It’s no secret that the Ukrainian air force has converted some of its 1960s-vintage S-200 surface-to-air missile systems into surface-to-surface weapons, apparently by adding a GPS seeker to the systems’ eight-ton V-860/880 missiles.
We don’t know exactly what the Ukrainians are targeting with their new-old ballistic missiles. The first confirmed S-200 strike, around July 9, may have blown up an industrial site somewhere in Bryansk Oblast, just north of the Russian border with Ukraine.
The second confirmed strike ended with a V-860/880 missile plunging into a city block in Taganrog, a city on Russia’s Black Sea coast 20 miles from the border with Ukraine and a hundred miles from the front line.
But there was nothing of obvious military value on the block. Unless the Ukrainians indiscriminately are lobbing their precious deep-strike weapons at Russian cities in order to terrorize Russian civilians the same way Russian attacks on Ukrainian cities have terrorized Ukrainian civilians, then it’s possible the Friday strike missed its intended target.
Working from that assumption, it’s not hard to guess what the real target actually was. Taganrog air base abuts the city to the northwest. The Russian air force operates Orion drones, Il-76 cargo planes and Tu-95 bombers, among other types, from the sprawling base.
Fire an S-200 from Dnipro, the nearest major free city in Ukraine, and its V-860/880 missile should have just enough range to strike the air base. If a V-860/880 from Dnipro flew just wide of the base—four miles or so—it would impact … pretty much exactly where the missile in the Friday strike impacted.
Why Dnipro? Because during the Cold War, the Soviet air force kept an S-200 battery in the city. The S-200 is mobile, but only barely.

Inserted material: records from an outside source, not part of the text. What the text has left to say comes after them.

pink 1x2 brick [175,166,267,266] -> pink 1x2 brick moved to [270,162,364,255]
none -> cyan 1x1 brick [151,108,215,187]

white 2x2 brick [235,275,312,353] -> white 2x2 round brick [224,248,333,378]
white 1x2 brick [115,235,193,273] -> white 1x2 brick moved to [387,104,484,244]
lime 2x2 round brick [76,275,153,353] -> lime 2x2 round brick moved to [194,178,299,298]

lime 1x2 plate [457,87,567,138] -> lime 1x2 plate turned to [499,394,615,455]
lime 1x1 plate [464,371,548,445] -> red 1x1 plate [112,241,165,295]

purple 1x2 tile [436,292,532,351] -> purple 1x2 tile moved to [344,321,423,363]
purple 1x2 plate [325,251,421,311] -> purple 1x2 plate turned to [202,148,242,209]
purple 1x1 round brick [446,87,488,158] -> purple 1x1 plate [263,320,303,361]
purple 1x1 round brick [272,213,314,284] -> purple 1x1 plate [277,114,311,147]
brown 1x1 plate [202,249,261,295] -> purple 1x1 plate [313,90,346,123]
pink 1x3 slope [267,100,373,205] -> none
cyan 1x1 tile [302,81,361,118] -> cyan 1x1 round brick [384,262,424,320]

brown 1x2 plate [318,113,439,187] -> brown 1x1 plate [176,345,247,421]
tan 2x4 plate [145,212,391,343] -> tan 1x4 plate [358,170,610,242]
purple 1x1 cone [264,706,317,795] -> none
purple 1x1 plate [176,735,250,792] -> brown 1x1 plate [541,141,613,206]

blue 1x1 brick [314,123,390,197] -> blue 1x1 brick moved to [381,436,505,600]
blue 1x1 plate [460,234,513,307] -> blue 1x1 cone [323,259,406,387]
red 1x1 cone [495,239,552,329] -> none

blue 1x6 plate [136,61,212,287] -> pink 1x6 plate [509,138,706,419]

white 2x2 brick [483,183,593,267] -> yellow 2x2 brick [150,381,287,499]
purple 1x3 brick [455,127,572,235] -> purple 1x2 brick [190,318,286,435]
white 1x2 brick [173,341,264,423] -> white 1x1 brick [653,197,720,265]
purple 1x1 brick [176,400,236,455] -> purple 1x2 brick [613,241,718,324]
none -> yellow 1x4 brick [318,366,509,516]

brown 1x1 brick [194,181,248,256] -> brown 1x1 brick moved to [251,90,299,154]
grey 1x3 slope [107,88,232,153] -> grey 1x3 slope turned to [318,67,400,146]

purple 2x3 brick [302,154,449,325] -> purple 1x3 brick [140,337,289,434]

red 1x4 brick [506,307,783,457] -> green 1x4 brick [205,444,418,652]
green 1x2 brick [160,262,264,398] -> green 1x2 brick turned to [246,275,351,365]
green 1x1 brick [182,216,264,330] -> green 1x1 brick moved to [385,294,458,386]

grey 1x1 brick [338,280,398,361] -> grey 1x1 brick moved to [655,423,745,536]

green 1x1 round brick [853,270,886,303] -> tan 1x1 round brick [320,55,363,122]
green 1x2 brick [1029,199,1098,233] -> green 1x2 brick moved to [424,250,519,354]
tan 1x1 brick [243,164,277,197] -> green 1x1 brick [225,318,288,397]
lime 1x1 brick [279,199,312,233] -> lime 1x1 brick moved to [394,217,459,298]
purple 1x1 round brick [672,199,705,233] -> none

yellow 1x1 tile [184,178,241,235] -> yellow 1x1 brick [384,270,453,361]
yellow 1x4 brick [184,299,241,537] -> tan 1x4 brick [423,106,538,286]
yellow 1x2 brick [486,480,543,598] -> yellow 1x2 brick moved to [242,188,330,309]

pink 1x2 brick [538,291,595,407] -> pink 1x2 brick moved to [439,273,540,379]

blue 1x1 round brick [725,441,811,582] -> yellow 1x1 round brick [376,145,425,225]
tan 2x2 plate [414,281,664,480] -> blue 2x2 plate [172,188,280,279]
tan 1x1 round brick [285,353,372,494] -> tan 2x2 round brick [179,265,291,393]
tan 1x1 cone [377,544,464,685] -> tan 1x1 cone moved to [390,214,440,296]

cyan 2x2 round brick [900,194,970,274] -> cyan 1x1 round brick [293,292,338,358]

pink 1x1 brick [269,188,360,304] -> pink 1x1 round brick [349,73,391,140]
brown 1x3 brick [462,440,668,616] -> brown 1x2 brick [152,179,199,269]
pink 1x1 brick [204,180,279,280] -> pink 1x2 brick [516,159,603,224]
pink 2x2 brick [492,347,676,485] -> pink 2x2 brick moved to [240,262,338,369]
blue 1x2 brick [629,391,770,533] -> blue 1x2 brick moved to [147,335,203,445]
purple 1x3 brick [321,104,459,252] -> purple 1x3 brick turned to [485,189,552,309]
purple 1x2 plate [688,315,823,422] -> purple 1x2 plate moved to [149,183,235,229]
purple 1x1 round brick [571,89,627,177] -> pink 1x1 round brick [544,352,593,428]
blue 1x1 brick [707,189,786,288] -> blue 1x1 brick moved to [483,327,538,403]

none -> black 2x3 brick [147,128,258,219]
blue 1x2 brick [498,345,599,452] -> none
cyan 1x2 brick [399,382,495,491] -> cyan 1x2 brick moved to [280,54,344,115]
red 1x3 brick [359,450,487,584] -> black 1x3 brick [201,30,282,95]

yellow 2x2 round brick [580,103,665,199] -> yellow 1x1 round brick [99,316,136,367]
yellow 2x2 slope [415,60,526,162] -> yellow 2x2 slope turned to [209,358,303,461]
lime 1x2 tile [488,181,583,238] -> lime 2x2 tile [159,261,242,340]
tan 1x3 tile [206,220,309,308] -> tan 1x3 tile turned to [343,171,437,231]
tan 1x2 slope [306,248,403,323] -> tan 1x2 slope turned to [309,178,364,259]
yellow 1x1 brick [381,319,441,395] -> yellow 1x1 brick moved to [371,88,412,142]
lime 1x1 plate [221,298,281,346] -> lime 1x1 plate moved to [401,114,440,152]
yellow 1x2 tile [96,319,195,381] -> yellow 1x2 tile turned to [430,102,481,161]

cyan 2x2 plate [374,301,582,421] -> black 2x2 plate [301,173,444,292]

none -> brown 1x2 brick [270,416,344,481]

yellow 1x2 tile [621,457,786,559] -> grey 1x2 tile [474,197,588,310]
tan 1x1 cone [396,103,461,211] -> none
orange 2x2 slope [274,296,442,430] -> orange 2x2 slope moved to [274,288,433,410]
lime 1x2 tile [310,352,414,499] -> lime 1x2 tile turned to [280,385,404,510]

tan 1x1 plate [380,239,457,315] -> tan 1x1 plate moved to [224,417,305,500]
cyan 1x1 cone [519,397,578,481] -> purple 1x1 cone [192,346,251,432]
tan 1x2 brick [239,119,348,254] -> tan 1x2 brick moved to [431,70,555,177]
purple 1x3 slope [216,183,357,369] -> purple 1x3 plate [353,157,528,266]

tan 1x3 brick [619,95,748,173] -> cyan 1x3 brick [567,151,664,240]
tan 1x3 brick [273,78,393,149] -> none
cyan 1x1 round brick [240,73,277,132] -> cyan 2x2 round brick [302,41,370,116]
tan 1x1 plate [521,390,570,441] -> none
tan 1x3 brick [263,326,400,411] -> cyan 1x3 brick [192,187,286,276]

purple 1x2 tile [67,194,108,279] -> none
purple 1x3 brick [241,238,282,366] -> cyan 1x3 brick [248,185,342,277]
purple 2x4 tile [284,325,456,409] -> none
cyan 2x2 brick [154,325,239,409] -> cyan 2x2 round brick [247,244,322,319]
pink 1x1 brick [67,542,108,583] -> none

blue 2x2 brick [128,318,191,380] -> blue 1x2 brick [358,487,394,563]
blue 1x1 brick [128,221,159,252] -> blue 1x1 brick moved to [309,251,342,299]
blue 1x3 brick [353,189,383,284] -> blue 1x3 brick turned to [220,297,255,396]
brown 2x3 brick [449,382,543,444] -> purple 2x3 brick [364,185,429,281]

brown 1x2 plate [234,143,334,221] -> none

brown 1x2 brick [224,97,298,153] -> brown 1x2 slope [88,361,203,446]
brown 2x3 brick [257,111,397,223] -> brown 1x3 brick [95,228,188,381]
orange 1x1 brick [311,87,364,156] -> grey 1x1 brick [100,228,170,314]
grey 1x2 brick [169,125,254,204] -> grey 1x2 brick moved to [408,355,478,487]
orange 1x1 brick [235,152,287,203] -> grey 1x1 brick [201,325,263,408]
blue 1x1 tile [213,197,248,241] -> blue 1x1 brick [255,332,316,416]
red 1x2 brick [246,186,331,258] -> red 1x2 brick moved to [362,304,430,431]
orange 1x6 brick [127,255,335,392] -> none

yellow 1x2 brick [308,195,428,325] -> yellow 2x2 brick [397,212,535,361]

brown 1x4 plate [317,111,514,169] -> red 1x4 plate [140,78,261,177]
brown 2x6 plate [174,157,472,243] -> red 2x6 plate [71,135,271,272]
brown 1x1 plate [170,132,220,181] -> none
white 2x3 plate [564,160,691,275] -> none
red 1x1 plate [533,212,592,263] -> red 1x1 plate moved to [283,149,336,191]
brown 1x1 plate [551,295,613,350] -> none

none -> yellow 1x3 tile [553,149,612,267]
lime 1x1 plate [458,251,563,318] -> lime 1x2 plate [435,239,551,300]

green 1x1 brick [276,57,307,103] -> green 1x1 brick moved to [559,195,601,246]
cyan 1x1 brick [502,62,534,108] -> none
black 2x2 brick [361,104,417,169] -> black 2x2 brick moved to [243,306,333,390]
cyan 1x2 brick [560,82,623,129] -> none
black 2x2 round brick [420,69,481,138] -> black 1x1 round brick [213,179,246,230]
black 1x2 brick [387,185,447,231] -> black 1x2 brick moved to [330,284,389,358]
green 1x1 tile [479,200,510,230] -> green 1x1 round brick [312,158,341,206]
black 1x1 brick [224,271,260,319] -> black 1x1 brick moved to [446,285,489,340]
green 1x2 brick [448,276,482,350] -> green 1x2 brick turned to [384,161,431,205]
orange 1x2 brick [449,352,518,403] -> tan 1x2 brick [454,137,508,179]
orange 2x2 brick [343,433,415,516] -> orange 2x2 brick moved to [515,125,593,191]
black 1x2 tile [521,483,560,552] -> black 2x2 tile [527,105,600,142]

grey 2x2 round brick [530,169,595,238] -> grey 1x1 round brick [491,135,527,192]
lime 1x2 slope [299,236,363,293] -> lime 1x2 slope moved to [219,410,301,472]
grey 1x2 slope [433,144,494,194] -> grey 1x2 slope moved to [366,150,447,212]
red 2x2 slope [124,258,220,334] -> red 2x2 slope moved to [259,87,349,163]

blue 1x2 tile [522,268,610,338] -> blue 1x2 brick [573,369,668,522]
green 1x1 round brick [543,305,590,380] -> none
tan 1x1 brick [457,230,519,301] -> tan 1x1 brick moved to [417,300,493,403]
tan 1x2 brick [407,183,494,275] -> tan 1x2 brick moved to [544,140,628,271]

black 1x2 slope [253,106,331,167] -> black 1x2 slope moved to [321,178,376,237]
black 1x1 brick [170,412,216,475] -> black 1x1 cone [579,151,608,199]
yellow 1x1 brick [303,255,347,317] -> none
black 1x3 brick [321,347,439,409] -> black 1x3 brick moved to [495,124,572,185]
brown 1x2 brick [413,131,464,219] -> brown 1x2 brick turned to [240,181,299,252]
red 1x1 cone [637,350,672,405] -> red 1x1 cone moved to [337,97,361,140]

Bulky and heavy, it lends itself to fixed installations. It’s possible the Ukrainian air force revived a 60-year-old S-200 site for an attempted attack on Taganrog air base, and just barely missed.
And yes, the huge V-860/880 missile is exactly what you’d pick to strike an air base tarmac crowded with fragile bombers and airlifters parked wing to wing and fully gassed-up.
The missile’s 500-pound warhead accounts for just a fraction of its destructive potential. Any fuel still in its tanks at the moment of impact would add an incendiary effect to its blast effect. Big warplanes would be tinder for the resulting conflagration.